A plant virus that infects legumes, called cowpea mosaic virus, has an extraordinary power that you may not have known about: when injected into a tumor, it triggers the immune system to treat cancer—even metastatic cancer prevents it from recurring.
For the past seven years, researchers at the University of California San Diego and Dartmouth College have been studying and testing cowpea mosaic virus—in the form of nanoparticles—as cancer immunotherapy and have reported promising results in lab mice and companion dog patients. Its performance has been unmatched by other cancer-fighting strategies the team has tested. But the exact reasons for its success have remained a mystery.
In a new study published in the journal Molecular Pharmaceutics, the researchers uncover details that explain why the cowpea mosaic virus, in particular, is exceptionally effective against cancer.
The work was led by Nicole Steinmetz, a nanoengineering professor at the UC San Diego Jacobs School of Engineering, and Steven Fiering, a professor of microbiology and immunology at the Geisel School of Medicine at Dartmouth. Steinmetz and Fiering are co-founders of a biotechnology startup called Mosaic ImmunoEngineering Inc., which has licensed the cowpea mosaic virus nanotechnology and is working on translating it into the clinic as cancer immunotherapy.
“This study helps validate the cowpea mosaic plant virus nanoparticle as our lead cancer immunotherapy candidate,” said Steinmetz, who also serves at the Center for NanoImmunoEngineering at UC San Diego. “Now we have mechanistic data to explain why it is the most potent candidate, which further de-risks it for clinical translation.”
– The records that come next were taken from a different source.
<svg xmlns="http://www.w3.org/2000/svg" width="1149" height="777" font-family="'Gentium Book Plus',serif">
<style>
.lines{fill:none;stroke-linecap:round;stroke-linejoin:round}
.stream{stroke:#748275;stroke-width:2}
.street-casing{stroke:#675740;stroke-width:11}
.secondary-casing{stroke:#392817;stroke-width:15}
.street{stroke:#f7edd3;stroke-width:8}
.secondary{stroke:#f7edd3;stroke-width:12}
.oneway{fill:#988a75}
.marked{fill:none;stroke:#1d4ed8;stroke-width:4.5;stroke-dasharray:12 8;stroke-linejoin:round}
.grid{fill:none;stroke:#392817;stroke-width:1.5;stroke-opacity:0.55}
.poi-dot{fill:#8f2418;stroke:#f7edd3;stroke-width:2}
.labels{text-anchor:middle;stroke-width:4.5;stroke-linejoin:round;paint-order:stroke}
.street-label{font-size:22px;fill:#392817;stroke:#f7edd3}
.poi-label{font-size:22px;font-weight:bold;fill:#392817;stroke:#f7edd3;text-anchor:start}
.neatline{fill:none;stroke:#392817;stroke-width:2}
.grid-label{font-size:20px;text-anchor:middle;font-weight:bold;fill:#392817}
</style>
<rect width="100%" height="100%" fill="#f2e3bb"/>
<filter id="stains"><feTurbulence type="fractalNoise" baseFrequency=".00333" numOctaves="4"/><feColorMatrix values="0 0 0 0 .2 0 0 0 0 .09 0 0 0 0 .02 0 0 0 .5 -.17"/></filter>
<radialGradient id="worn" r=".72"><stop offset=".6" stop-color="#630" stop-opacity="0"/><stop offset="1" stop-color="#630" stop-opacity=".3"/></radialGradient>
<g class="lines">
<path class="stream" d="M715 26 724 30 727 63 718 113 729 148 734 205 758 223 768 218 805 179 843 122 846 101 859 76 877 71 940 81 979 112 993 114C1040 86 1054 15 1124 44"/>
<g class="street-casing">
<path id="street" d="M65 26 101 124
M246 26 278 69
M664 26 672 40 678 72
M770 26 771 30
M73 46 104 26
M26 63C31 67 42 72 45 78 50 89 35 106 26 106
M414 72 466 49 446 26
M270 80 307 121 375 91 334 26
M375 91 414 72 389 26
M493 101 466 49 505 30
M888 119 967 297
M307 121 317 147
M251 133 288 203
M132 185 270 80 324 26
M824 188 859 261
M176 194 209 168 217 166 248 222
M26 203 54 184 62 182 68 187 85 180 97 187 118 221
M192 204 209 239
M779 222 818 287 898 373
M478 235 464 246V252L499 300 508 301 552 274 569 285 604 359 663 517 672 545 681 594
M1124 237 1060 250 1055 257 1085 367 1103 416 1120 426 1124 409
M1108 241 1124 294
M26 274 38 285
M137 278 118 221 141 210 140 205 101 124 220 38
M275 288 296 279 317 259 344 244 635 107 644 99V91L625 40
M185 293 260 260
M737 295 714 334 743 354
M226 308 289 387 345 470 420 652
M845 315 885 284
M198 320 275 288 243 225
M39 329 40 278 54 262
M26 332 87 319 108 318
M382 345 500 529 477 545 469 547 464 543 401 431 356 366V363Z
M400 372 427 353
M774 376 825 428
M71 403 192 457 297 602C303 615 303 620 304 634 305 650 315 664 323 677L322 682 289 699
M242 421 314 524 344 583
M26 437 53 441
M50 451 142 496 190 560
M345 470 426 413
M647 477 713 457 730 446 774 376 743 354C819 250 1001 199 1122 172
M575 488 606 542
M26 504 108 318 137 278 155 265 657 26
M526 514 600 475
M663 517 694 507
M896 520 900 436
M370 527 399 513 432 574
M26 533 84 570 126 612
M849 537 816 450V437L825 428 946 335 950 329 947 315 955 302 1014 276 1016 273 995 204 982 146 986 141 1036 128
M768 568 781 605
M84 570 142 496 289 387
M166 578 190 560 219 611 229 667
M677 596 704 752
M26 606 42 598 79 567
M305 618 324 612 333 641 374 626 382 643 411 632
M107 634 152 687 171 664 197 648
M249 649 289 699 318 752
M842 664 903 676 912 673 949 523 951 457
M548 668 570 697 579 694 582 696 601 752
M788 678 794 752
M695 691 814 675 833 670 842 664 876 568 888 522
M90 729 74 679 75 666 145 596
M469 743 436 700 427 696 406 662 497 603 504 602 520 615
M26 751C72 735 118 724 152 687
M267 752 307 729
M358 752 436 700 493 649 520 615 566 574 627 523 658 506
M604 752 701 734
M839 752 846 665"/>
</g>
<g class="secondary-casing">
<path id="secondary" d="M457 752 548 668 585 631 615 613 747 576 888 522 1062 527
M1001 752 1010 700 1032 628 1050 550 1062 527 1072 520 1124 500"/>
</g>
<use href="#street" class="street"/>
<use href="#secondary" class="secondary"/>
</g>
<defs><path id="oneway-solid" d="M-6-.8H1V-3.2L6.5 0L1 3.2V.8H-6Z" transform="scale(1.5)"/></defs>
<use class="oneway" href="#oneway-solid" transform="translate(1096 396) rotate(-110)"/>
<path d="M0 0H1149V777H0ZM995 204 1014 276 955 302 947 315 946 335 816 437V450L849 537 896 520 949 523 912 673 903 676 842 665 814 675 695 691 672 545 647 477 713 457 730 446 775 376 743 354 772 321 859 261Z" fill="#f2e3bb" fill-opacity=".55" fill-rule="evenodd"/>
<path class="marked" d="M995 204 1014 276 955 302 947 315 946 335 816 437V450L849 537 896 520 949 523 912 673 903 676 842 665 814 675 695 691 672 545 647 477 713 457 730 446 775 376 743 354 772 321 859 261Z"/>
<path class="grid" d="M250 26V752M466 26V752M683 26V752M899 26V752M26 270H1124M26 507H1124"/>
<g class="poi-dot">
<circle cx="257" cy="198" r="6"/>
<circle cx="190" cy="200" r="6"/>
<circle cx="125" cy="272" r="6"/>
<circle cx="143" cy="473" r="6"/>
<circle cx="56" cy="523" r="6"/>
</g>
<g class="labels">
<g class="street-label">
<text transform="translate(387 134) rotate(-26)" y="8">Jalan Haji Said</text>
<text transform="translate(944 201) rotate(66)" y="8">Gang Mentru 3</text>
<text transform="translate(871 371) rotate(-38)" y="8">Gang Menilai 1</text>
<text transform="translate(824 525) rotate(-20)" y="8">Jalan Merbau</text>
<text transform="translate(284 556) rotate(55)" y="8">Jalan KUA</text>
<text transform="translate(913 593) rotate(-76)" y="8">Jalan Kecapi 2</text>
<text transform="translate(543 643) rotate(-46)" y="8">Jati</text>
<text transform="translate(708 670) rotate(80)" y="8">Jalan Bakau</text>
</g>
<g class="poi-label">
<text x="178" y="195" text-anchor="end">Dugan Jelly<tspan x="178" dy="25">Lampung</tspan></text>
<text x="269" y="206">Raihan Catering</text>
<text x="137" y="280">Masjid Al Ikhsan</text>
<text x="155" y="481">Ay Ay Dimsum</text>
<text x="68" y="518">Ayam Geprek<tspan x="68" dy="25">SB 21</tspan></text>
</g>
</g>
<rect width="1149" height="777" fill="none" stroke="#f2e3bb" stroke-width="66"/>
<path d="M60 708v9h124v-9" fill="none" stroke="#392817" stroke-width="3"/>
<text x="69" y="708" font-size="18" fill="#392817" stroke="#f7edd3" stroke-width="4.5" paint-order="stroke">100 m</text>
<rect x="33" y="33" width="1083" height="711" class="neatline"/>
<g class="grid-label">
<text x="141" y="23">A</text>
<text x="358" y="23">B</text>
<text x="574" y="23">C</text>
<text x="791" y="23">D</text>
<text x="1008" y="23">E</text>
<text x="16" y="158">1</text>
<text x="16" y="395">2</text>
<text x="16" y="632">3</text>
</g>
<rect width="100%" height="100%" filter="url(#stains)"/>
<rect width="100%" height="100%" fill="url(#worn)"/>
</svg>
Up until now, Steinmetz, Fiering, and their teams had a general idea of how their lead candidate worked. The cowpea mosaic virus nanoparticles are infectious in plants but not in mammals and are injected directly inside a tumor to serve as immune system bait. The body’s immune cells recognize the virus nanoparticles as foreign agents and get fired up to attack. When the immune cells see that the virus nanoparticles are inside a tumor, they go after the cancerous cells.
The beauty of this approach, noted Steinmetz, is that it takes care of that one tumor and launches a systemic immune response against any metastatic and future tumors. The researchers have seen it work in mouse models of melanoma, ovarian cancer, breast cancer, colon cancer, and glioma. They’ve also successfully used it to treat canine patients with melanoma, breast cancer, and sarcoma.
Interestingly, the cowpea mosaic virus has worked the best at triggering an anti-cancer immune response compared to other plant viruses or virus-like particles the researchers have studied. “We’ve shown that it works, and now we need to show what makes it so special that it can induce this kind of response,” said first author Veronique Beiss, a former postdoctoral researcher in Steinmetz’s lab. “That’s the knowledge gap we’re looking to fill.”
To get answers, the researchers compared the cowpea mosaic virus with two other plant viruses from the same family with the same shape and size. One cowpea severe mosaic virus shares a similar RNA sequence and protein composition. The other, the tobacco ringspot virus, is identical only in structure. “We thought these would be great comparisons to see if this potent anti-tumor efficacy runs in this particular family of plant viruses,” said Steinmetz. “And we can dig deeper by comparing relatives with and without sequence homology.”
The researchers created plant virus-based nanoparticle immunotherapies and injected them into mice's melanoma tumors. Each immunotherapy candidate was administered in three doses, given seven days apart. Mice given the cowpea mosaic virus nanoparticles had the highest survival rate and the minor tumors, with tumor growth essentially stalling four days after the second dose.
The researchers then extracted immune cells from the spleen and lymph nodes of the treated mice and analyzed them. They found that the plant viruses all have a protein shell that activates receptors, called toll-like receptors, that are on the surface of immune cells.
But what’s unique about cowpea mosaic virus is that it activates an additional toll-like receptor through its RNA. Activating these different receptors triggers more types of pro-inflammatory proteins called cytokines, which help boost the immune system’s anti-cancer response. In other words, starting a more robust inflammatory response makes the immune system work harder to look for and get rid of tumors, explained Beiss.
The team’s analysis also found another unique way the cowpea mosaic virus boosts the immune response. Four days after the second dose, the researchers measured high levels of cytokines. And these levels stayed high over a long period. “We don’t see this with the other two plant viruses. The cytokine levels peak quickly, then go down and are gone,” said Beiss. “This prolonged immune response is another key difference that sets cowpea mosaic virus apart.”
While this sheds light on the cowpea mosaic virus’s superior potency and efficacy, Steinmetz acknowledges more work. “The answers we’ve discovered here have opened up more questions,” she said. “How does this virus nanoparticle get processed in the cell? What happens to its RNA and proteins? Why is the RNA of cowpea mosaic virus recognized but not the RNA of other plant viruses? Understanding the detailed journey of this particle through the cell and how it compares to other particles will help us nail down what makes cowpea mosaic virus uniquely effective against cancer.”